SOURCE PASSAGE Start Marker

I’ve been recently working with a Boxkite VTOL platform very similar to @hwurzburg 's post from a few years ago "Box Kite" Copter Tailsitter Build instructions and thought I’d post some logs here and ask a few questions.
I know I’m using a poor flight controller for this, but it’s just what I had, so I’m not even trying to use bidirectional dshot here because I understood this flight controller has issues doing that conflicting with other tasks. Anyways,
Specs -
Boxkite frame very similar to Henry’s above (foamboard)
4x 1806 motors with 5in triblade props
2 Elevons on the bottom wing (different than the linked elevons Henry used)
Speedybee F405 v3 flight controller
Speedybee Mini 35A 4in1 ESC
ELRS RX with Mavlink setup
Matek GPS/Compass Module
Does anyone have any thoughts about whether this model could use only two motors for fixed wing flight? Would top two or bottom two be better? I’m thinking about biplanes, but I’m not sure if that translates. I tried my model with just two motors the other day (top two), but it consistently had issues in fixed wing mode with only the top two motors enabled in FBWA. I haven’t done any tuning on it yet, but was wondering if I would need to mess with Q_ASSIST amount/length of time it’s engaged to help the plane perform a better transition before it could fully shut off the bottom two motors.
Any help, thoughts, or advice would be greatly appreciated!
I was also wondering how to vary the amount of differential thrust (rudder) applied in fixed wing mode, but of course have full yaw in quad mode.
Log of failed transition to FW mode (I still think it’s incredible that that Ardupilot was able to save it after I switched back into QStabilized mode)
using two motors wont work because the thrust line is so far off from the aerodynamic center in fixed wing flight
and that autopilot is just fine and will work just as well as an $300 autopilot. What
expensive autopilots buy you, in general, is redundancy and reliability over a $50 one
an H7 based one gets you LUA scripting and bigger flash to allow more esoteric features than an F4 base one (but you can use the custom build server to remove unused features and add some of those esoteric ones back in, if need be)
Thanks @hwurzburg I appreciate your response! That makes sense with regards to trying to use only two motors - I’ll stick with four then. I do find amazing that I can get a VTOL to even fly with a 50$ flight controller, but for me that’s one of the amazing things about Ardupilot to begin with! Thanks for your original box kit build as well - it’s been a great reference/inspiration for me to try to play around with VTOLs.
thats what controls it in twin fixed wing configurations…but bear in mind a Copter Tailsitter in FW mode may not use that since its yaw stabilization is active, where all other fixed wing configurations usually do not use yaw stabilization (by default)
Oh, I did see something about that yaw stabilization in the wiki. Thanks Henry. Is there any way to adjust the amount/rate? of yaw stabilization used on a VTOL?

SOURCE PASSAGE End Marker
INFORMATION SHOWN Start Marker

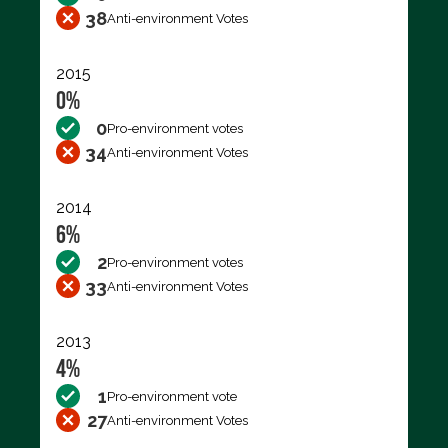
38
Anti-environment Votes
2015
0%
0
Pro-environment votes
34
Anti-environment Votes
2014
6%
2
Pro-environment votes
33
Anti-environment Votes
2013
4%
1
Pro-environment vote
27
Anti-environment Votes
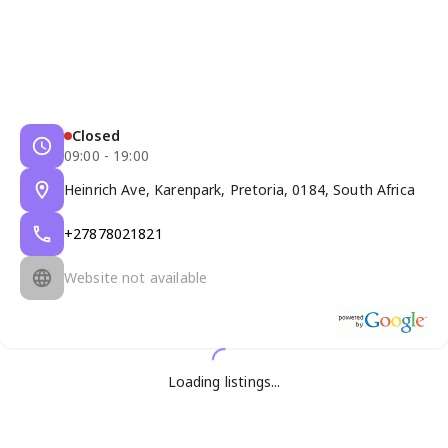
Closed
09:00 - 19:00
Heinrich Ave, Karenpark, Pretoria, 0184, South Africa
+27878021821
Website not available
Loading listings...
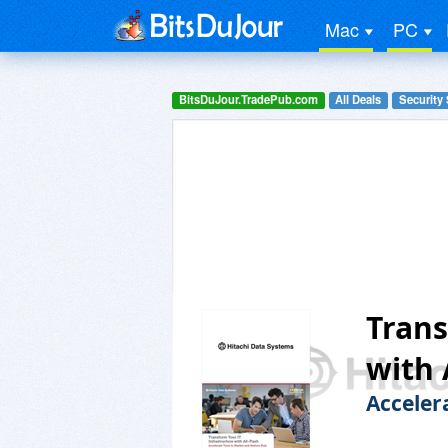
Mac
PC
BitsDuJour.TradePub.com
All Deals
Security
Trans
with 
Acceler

INFORMATION SHOWN End Marker

[EXERCISE AIM]: Continue the Boxkite VTOL forum thread from its last post. The rows are separate from the Boxkite VTOL forum thread.

[RESULT]:
I’m planning to start working on the tuning for this vehicle soon, and after reading through some documentation here - Tailsitter VTOL Tuning — Plane documentation - I am trying to determine if I can use the Quicktune feature on any of the axis of my Boxkite. Because it has elevons, I would only be able to use QuickTune on my roll axis, correct? I can then follow the procedures detailed on that wiki page for yaw and pitch?
if you are able use the QUIK TUNE LUA applet using ALL axis for the tune…it gives a safer and quicker tune…using QAUTOTUNE mode (not preferred any more) usually roll/yaw done independent sessions from roll…anyway QAUTOTUNE takes a looong battery duration
Thanks for your response, Henry. My question was more specifically can I use QUIK TUNE for all three axis of my VTOL in Quadplane modes? I wasn’t clear on if I could actually use it for all axis since the elevons would be affecting things on some axis even in QSTABILIZE. Then of course I would do the fixed wing tune separately from QuickTune.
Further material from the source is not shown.